After three days in the cage without blankets or other furnishing except a portable toilet, the four men were transferred to the Hunt Correctional Center, a maximum-security prison. Hunt rented space to the Department of Homeland Security with the result that Zeitoun and his Syrian American friend (they had been isolated together) were refused the rights of maximum-security prisoners. A guard told Zeitoun: "You're not our prisoners. You're FEMA's problem."
Like a fiction writer Eggers squeezes as much suspense as he can out of Zeitoun's jail time. Readers know he's suffering but alive. Not Kathy, who after two weeks admits to herself that her children are fatherless. The situation at her sister's in Baton Rouge having become untenable, she drives on to Muslim friends in Phoenix. Only on September 19 will she learn that Zeitoun is still alive. It's then he manages to convince a very frightened, black, prison-visiting missionary to telephone her.
It will take another ten days and the exertions of lawyers to free Zeitoun. (His health like Kathy's will be seriously impaired by the experience.) His Syrian friend was eventually released, all charges dropped, but without the $10,000, his life savings, that, immigrant fashion, he had been carrying when arrested. The third and fourth men were American-born. One, Zeitoun's tenant, served five months and lost the $2,400 he had with him. The other, a passer-by that Zeitoun had allowed to use his phone served eight months at Hunt.
How many ways are there for fiction writers to approach the disappearance of New Orleans beneath the Gulf?
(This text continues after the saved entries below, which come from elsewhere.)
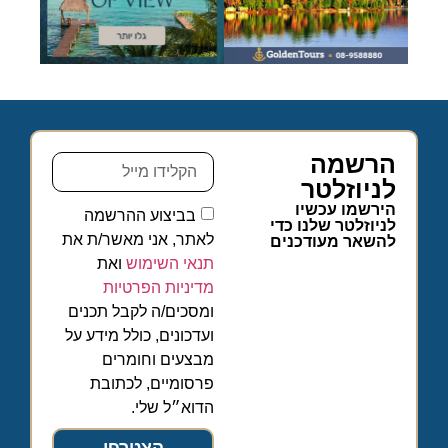
הרשמה
לניוזלטר
הירשמו עכשיו
בביצוע ההרשמה
לניוזלטר שלנו כדי
לאתר, אני מאשר/ת את
להשאר מעודכנים
תנאי השימוש
ואת
מדיניות הפרטיות
ומסכים/ה לקבל תכנים
ועדכונים, כולל מידע על
מבצעים וחומרים
פרסומיים, לכתובת
הדוא״ל שלי.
Even writers who chose non-fiction don't agree. Josh Neufeld is determined not to cast the first or any other stone at anyone, including FEMA, the military, or the federal government. Eggers, who has already refined the ghosted autobiography as a genre in What Is The What (See Swans December 31, 2007, On The Dinka Express), here reaches an understated perfection. The reader fears for a while that he's taking the non-committal path of Neufeld. But in fact Eggers is simply sidestepping the stridency of denunciation. By letting Zeitoun, an American Candide, tell his story in a low key, he makes the reader draw his own conclusion of astonishment and outrage.
Other fiction writers have chosen more direct means. James Lee Burke, veteran of the detective fiction, let his rage jam the clockwork of his noir plot. (See Swans June 16, 2008, 9/11 In The Swamp.) His words quiver with an emotion we find in neither Neufeld nor Eggers:
During the night hurricane-force winds and a tidal surge had driven oceanic amounts of water up the Mississippi River Gulf Outlet, nicknamed the "Mr. Go" canal, all the way through St. Bernard Parish into Orleans Parish and the low-lying neighborhoods along the Intercoastal Canal. After sunrise, residents in the Lower Ninth Ward said they heard explosions under the levee that held back the waters of Lake Pontchartrain. Rumors quickly spread from house to house -- either terrorists or racists were dynamiting the only barrier that prevented the entirety of the lake from drowning the mostly black population of the Lower Nine.
The rumors were of course false. The levees burst because they were structurally weak and had only a marginal chance of surviving a category 3 storm, much less one of category 5 strength. Every state emergency official knew this. The Army Corps of Engineers knew this. The National Hurricane Center in Miami knew this.
But apparently the United States Congress and the current administration in Washington, D.C., did not, since they had dramatically cut funding for repair of the levee system only a few months earlier.
The Tin Roof Blowdown, by James Lee Burke, Pages 31-32
After her ordeal Kathy Zeitoun was still in shock: "Did all that really happen? Did it happen in the United States? To us?" Sinclair Lewis, seventy-five years earlier in It Can't Happen Here, saw it coming. As for Burke, he doesn't pussyfoot, "If we have a precedent in our history for what happened in New Orleans, it's lost on me."